(Material to process)

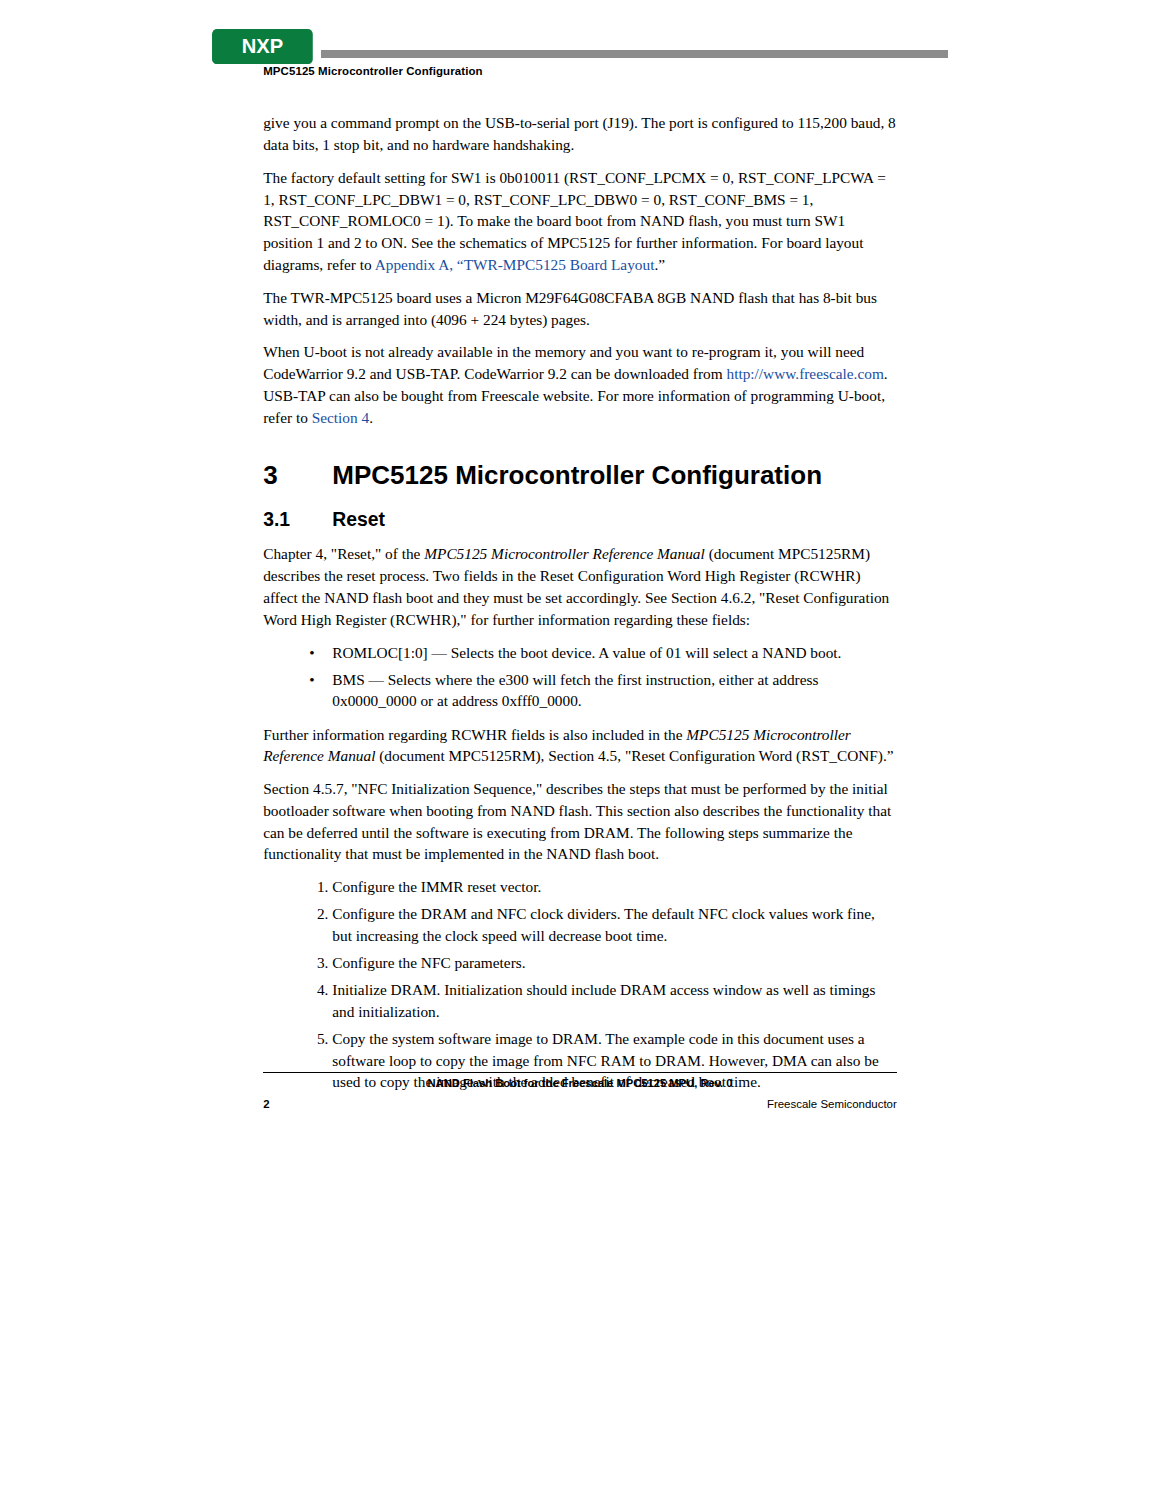NXP
MPC5125 Microcontroller Configuration
give you a command prompt on the USB-to-serial port (J19). The port is configured to 115,200 baud, 8 data bits, 1 stop bit, and no hardware handshaking.
The factory default setting for SW1 is 0b010011 (RST_CONF_LPCMX = 0, RST_CONF_LPCWA = 1, RST_CONF_LPC_DBW1 = 0, RST_CONF_LPC_DBW0 = 0, RST_CONF_BMS = 1, RST_CONF_ROMLOC0 = 1). To make the board boot from NAND flash, you must turn SW1 position 1 and 2 to ON. See the schematics of MPC5125 for further information. For board layout diagrams, refer to Appendix A, “TWR-MPC5125 Board Layout.”
The TWR-MPC5125 board uses a Micron M29F64G08CFABA 8GB NAND flash that has 8-bit bus width, and is arranged into (4096 + 224 bytes) pages.
When U-boot is not already available in the memory and you want to re-program it, you will need CodeWarrior 9.2 and USB-TAP. CodeWarrior 9.2 can be downloaded from http://www.freescale.com. USB-TAP can also be bought from Freescale website. For more information of programming U-boot, refer to Section 4.
3 MPC5125 Microcontroller Configuration
3.1 Reset
Chapter 4, "Reset," of the MPC5125 Microcontroller Reference Manual (document MPC5125RM) describes the reset process. Two fields in the Reset Configuration Word High Register (RCWHR) affect the NAND flash boot and they must be set accordingly. See Section 4.6.2, "Reset Configuration Word High Register (RCWHR)," for further information regarding these fields:
ROMLOC[1:0] — Selects the boot device. A value of 01 will select a NAND boot.
BMS — Selects where the e300 will fetch the first instruction, either at address 0x0000_0000 or at address 0xfff0_0000.
Further information regarding RCWHR fields is also included in the MPC5125 Microcontroller Reference Manual (document MPC5125RM), Section 4.5, "Reset Configuration Word (RST_CONF).”
Section 4.5.7, "NFC Initialization Sequence," describes the steps that must be performed by the initial bootloader software when booting from NAND flash. This section also describes the functionality that can be deferred until the software is executing from DRAM. The following steps summarize the functionality that must be implemented in the NAND flash boot.
Configure the IMMR reset vector.
Configure the DRAM and NFC clock dividers. The default NFC clock values work fine, but increasing the clock speed will decrease boot time.
Configure the NFC parameters.
Initialize DRAM. Initialization should include DRAM access window as well as timings and initialization.
Copy the system software image to DRAM. The example code in this document uses a software loop to copy the image from NFC RAM to DRAM. However, DMA can also be used to copy the image with the added benefit of decreased boot time.
NAND Flash Boot for the Freescale MPC5125 MPU, Rev. 0
2 Freescale Semiconductor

(End Material to process)

» **Problem to work on**: Your reply should consist of the data, transcribed exactly, and should hold no pictures.

» **Answer space**:
NXP
MPC5125 Microcontroller Configuration
give you a command prompt on the USB-to-serial port (J19). The port is configured to 115,200 baud, 8 data bits, 1 stop bit, and no hardware handshaking.
The factory default setting for SW1 is 0b010011 (RST_CONF_LPCMX = 0, RST_CONF_LPCWA = 1, RST_CONF_LPC_DBW1 = 0, RST_CONF_LPC_DBW0 = 0, RST_CONF_BMS = 1, RST_CONF_ROMLOC0 = 1). To make the board boot from NAND flash, you must turn SW1 position 1 and 2 to ON. See the schematics of MPC5125 for further information. For board layout diagrams, refer to Appendix A, “TWR-MPC5125 Board Layout.”
The TWR-MPC5125 board uses a Micron M29F64G08CFABA 8GB NAND flash that has 8-bit bus width, and is arranged into (4096 + 224 bytes) pages.
When U-boot is not already available in the memory and you want to re-program it, you will need CodeWarrior 9.2 and USB-TAP. CodeWarrior 9.2 can be downloaded from http://www.freescale.com. USB-TAP can also be bought from Freescale website. For more information of programming U-boot, refer to Section 4.
3 MPC5125 Microcontroller Configuration
3.1 Reset
Chapter 4, "Reset," of the MPC5125 Microcontroller Reference Manual (document MPC5125RM) describes the reset process. Two fields in the Reset Configuration Word High Register (RCWHR) affect the NAND flash boot and they must be set accordingly. See Section 4.6.2, "Reset Configuration Word High Register (RCWHR)," for further information regarding these fields:
ROMLOC[1:0] — Selects the boot device. A value of 01 will select a NAND boot.
BMS — Selects where the e300 will fetch the first instruction, either at address 0x0000_0000 or at address 0xfff0_0000.
Further information regarding RCWHR fields is also included in the MPC5125 Microcontroller Reference Manual (document MPC5125RM), Section 4.5, "Reset Configuration Word (RST_CONF).”
Section 4.5.7, "NFC Initialization Sequence," describes the steps that must be performed by the initial bootloader software when booting from NAND flash. This section also describes the functionality that can be deferred until the software is executing from DRAM. The following steps summarize the functionality that must be implemented in the NAND flash boot.
Configure the IMMR reset vector.
Configure the DRAM and NFC clock dividers. The default NFC clock values work fine, but increasing the clock speed will decrease boot time.
Configure the NFC parameters.
Initialize DRAM. Initialization should include DRAM access window as well as timings and initialization.
Copy the system software image to DRAM. The example code in this document uses a software loop to copy the image from NFC RAM to DRAM. However, DMA can also be used to copy the image with the added benefit of decreased boot time.
NAND Flash Boot for the Freescale MPC5125 MPU, Rev. 0
2 Freescale Semiconductor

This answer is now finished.